As with anything in science and R, there are a number of right ways to approach a problem. The workflows and principles outlined here aren’t the only way to develop animal movement models in R. However, this content has been developed after years of working with researchers and troubleshooting common issues. For most users, following this guide will prove a successful endeavor. More advanced users or those with specific needs should feel free to refer to this as a starting point but then expand to meet their need.

Source Data are Read Only

Source data should not be edited. In many cases, the financial and personal investment required to obtain these data is significant. In addition, the unique timing, location, and nature of the data cannot be replicated so every effort should be employed to preserve the integrity of source data as they were collected. All efforts should be made to also insure that source data are stored in plain text or well described open formats. This approach provides researchers confidence that data will be available and usable well into the future.

Script Everything

In all likelihood, the format of any source data will not be conducive to established analytical procedures. For example, crawl cannot accept a raw data file downloaded from ArgosWeb or the Wildlife Computers Data Portal. Some amount of data processing is required. Keeping with the principles of reproducibility, all data assembly and pipelines should be scripted. Here, we rely on the R programming language for our scripts, but Python or other similar languages will also meet this need.

Document Along the Way

Scripting the data assembly should be combined with an effort to properly document the process. Documentation is an important component of reproducibility and, if done as part of the scripting and development process, provides an easier workflow for publishing results and data to journals and repositories. The rmarkdown, bookdown, and quarto packages provide an excellent framework for combining your scripts with documentation. This entire website is written with quarto and knitr.

Embrace the Tidyverse

The tidyverse describes a set of R packages developed around core principles of tidy data. Tidy data principles are outlined in a 2014 paper published in the Journal of Statistical Software. The key tenants of tidy data are:

  1. Each variable forms a column.
  2. Each observation forms a row.
  3. Each type of observational unit forms a table.

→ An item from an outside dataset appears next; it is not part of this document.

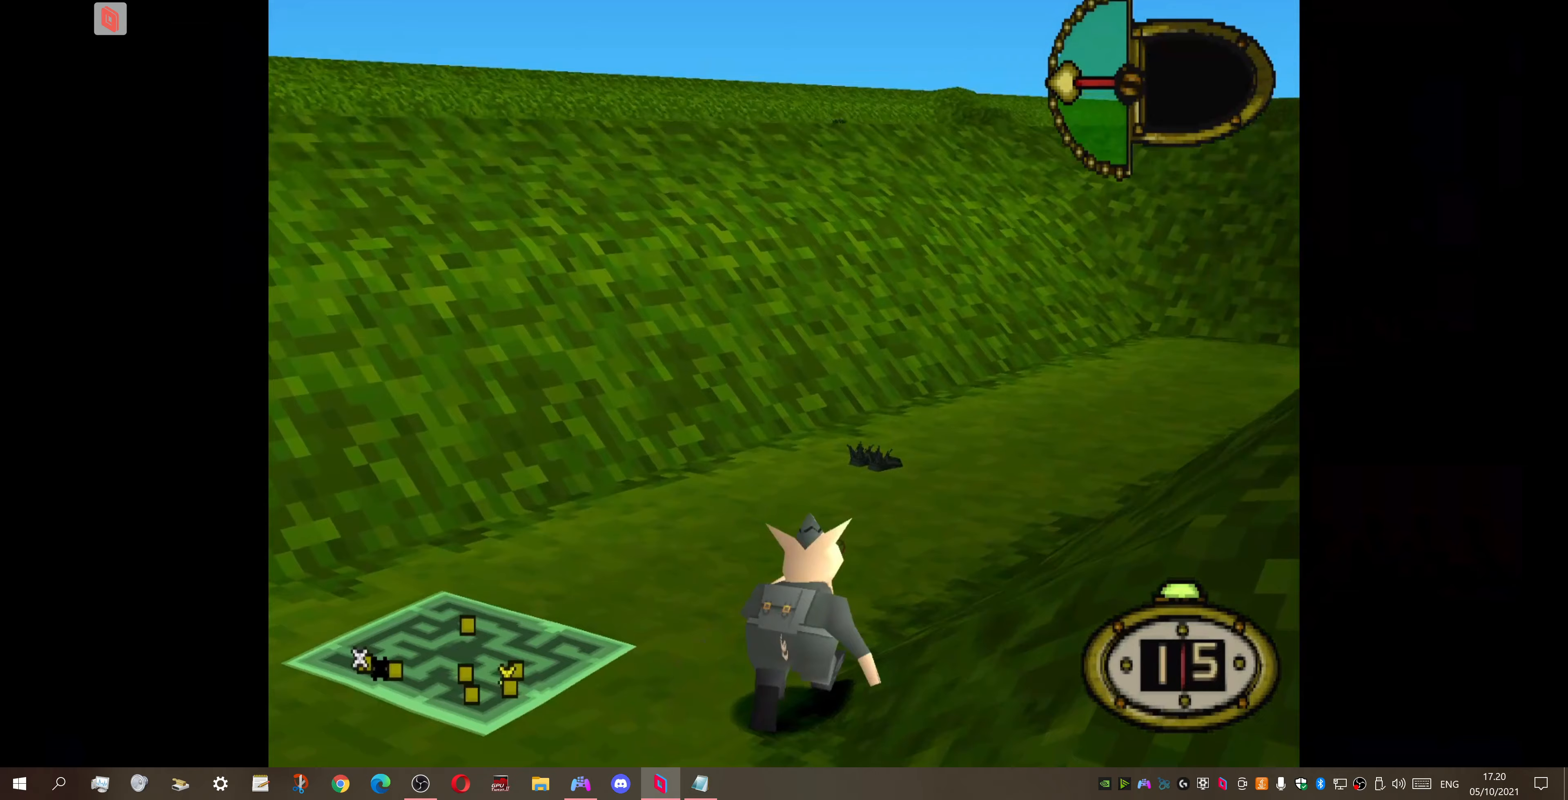
{"buttons": ["DPAD_UP", "DPAD_LEFT"], "right_stick": "center", "events": [[67, "DPAD_RIGHT", "down"], [433, "DPAD_RIGHT", "up"], [500, "DPAD_LEFT", "down"]]}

Location data from telemetry deployments often follows this type of structure — each location estimate is a row and the columns all represent variable attributes associated with that location. Additionally, the location data are usually organized into a single table. Behavior data, however, often comes in a less structured format. Different behavior type data are sometimes mixed within a single table and column headings do not consistently describe the same variable (e.g. Bin1, Bin2, etc). There are valid reasons for tag vendors and data providers to transmit the source data in this way, but the structure is not conducive to analysis.

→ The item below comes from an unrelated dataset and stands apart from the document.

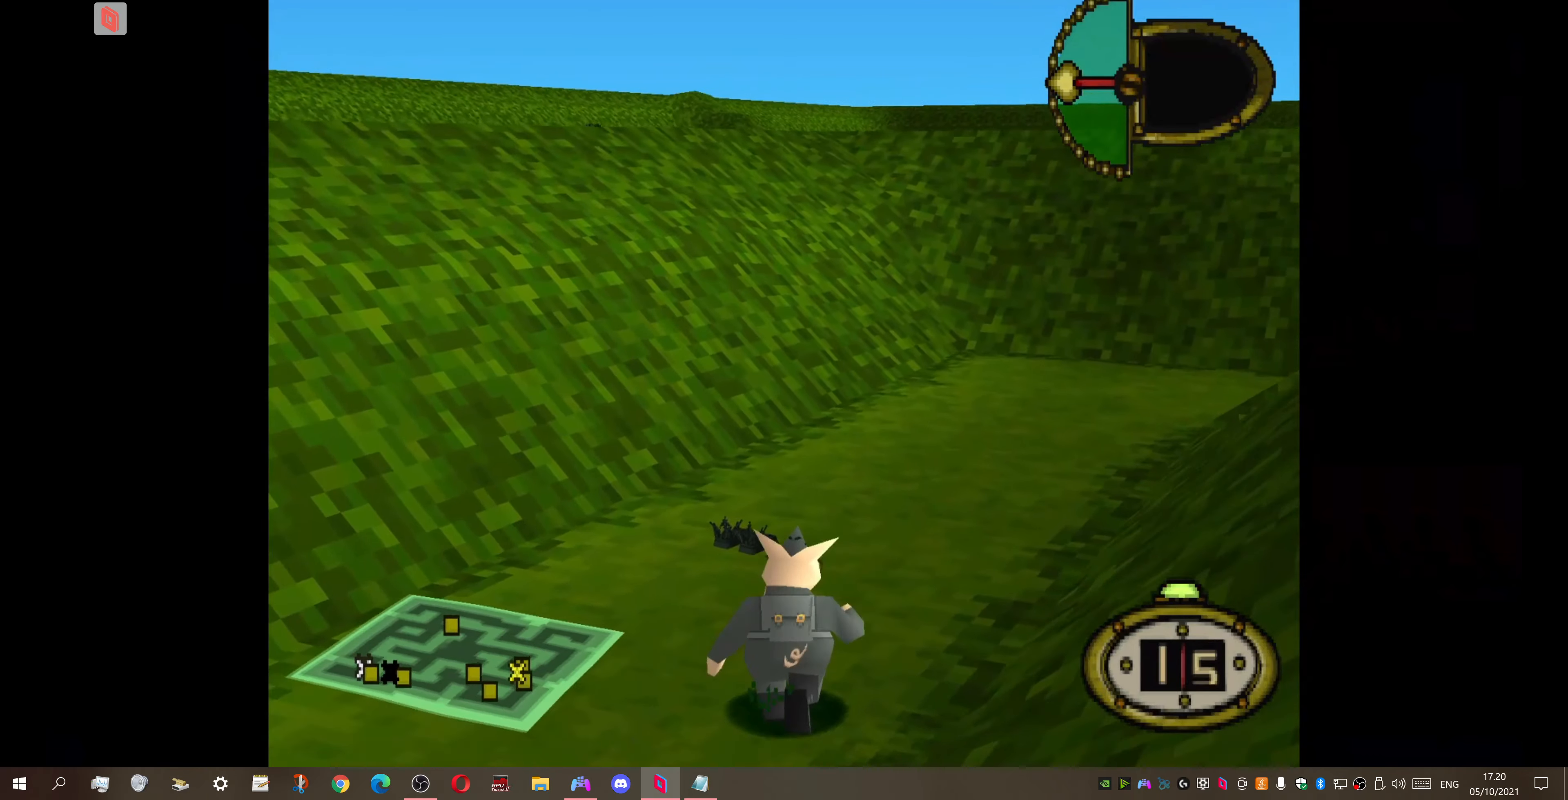
{"buttons": [], "right_stick": "center", "events": [[100, "DPAD_LEFT", "up"], [333, "DPAD_UP", "up"]]}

The tidyverse package is a wrapper for a number of separate packages that each contribute to the tidy’ing of data. The tidyr, dplyr, readr, and purrr packages are key components. In addition, the lubridate package (not included in the tidyverse package) is especially useful for consistent manipulation of date-time values. More information and documentation for the packages can be found at the tidyverse.org website.

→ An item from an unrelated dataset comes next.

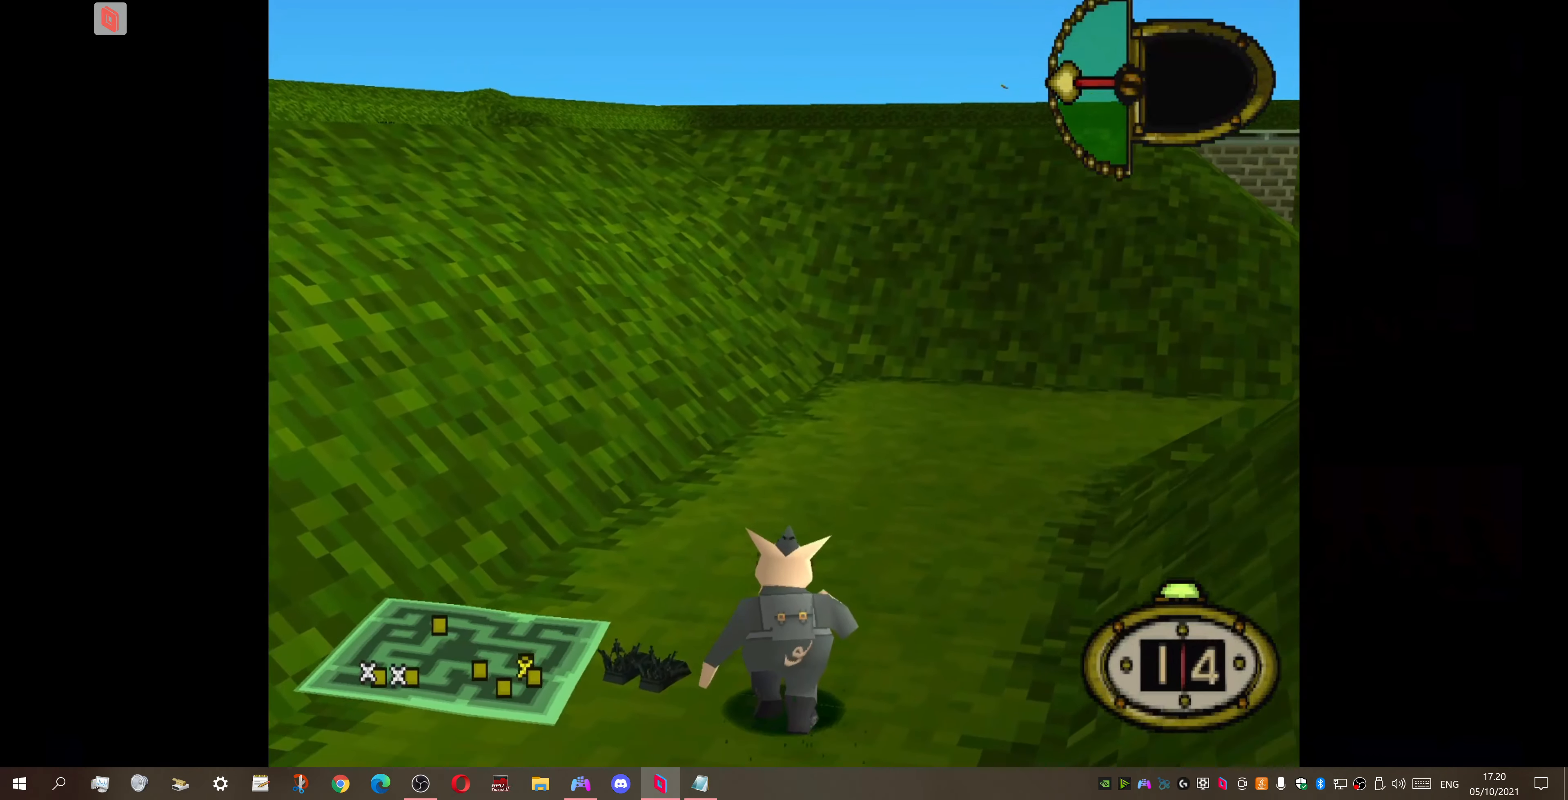
{"buttons": [], "right_stick": "center", "events": [[67, "CIRCLE", "down"], [233, "CIRCLE", "up"]]}
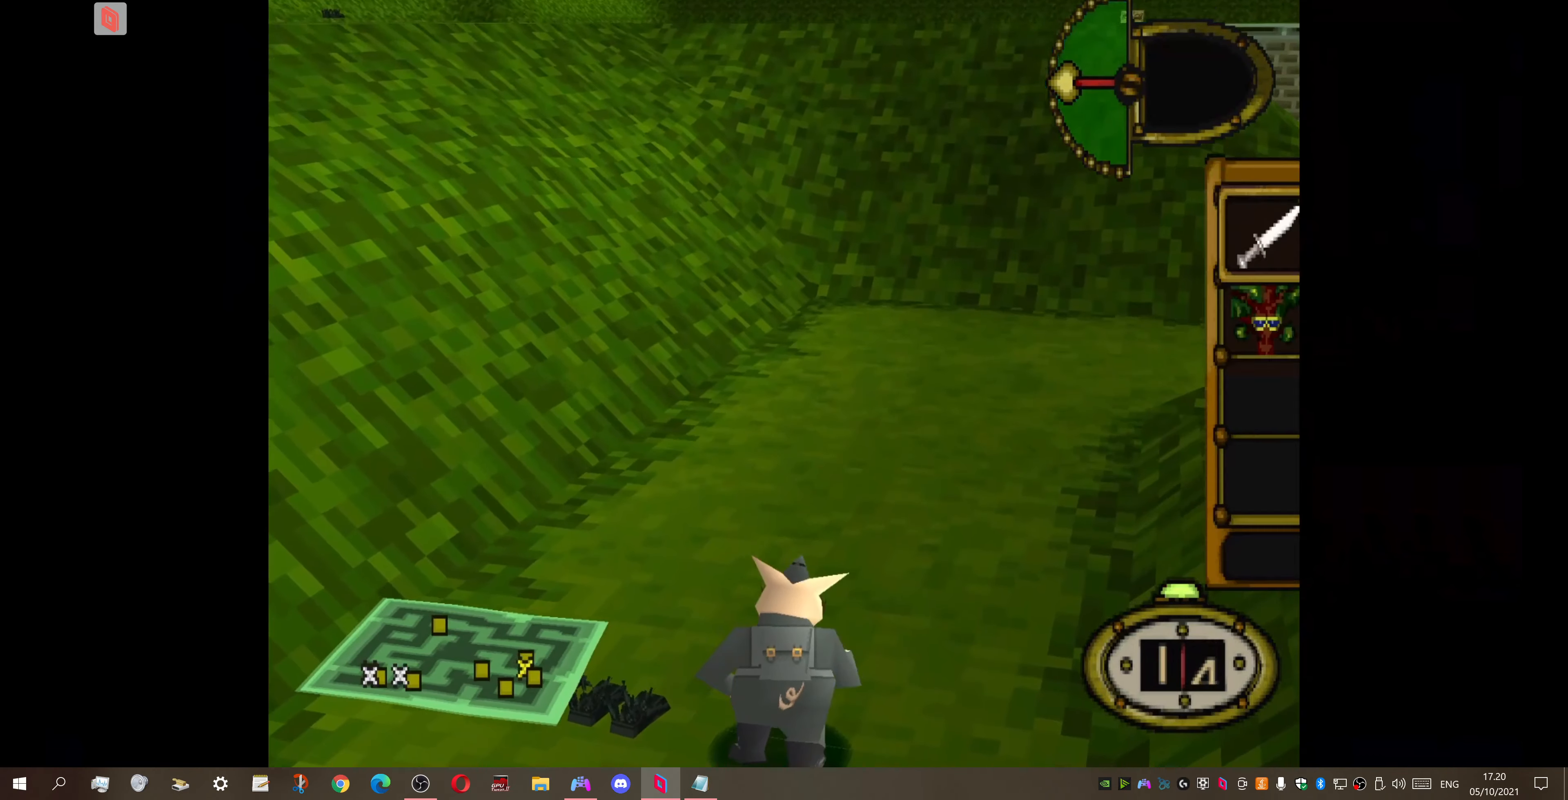
{"buttons": [], "right_stick": "center", "events": [[333, "DPAD_RIGHT", "down"], [433, "DPAD_RIGHT", "up"]]}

Please note, however, that use of the tidyverse packages are not a requirement or indication of tidy data principles. So called, base R and other approaches in the R community can support tidy data and extensive use of tidyverse packages can also result in very un-tidy data.

Anticipate Errors & Trap Them

Use R’s error trapping functions (try() and tryCatch()) in areas of your code where you anticipate parsing errors or potential issues with convergence or fit. The purrr::safely() function also provides a great service.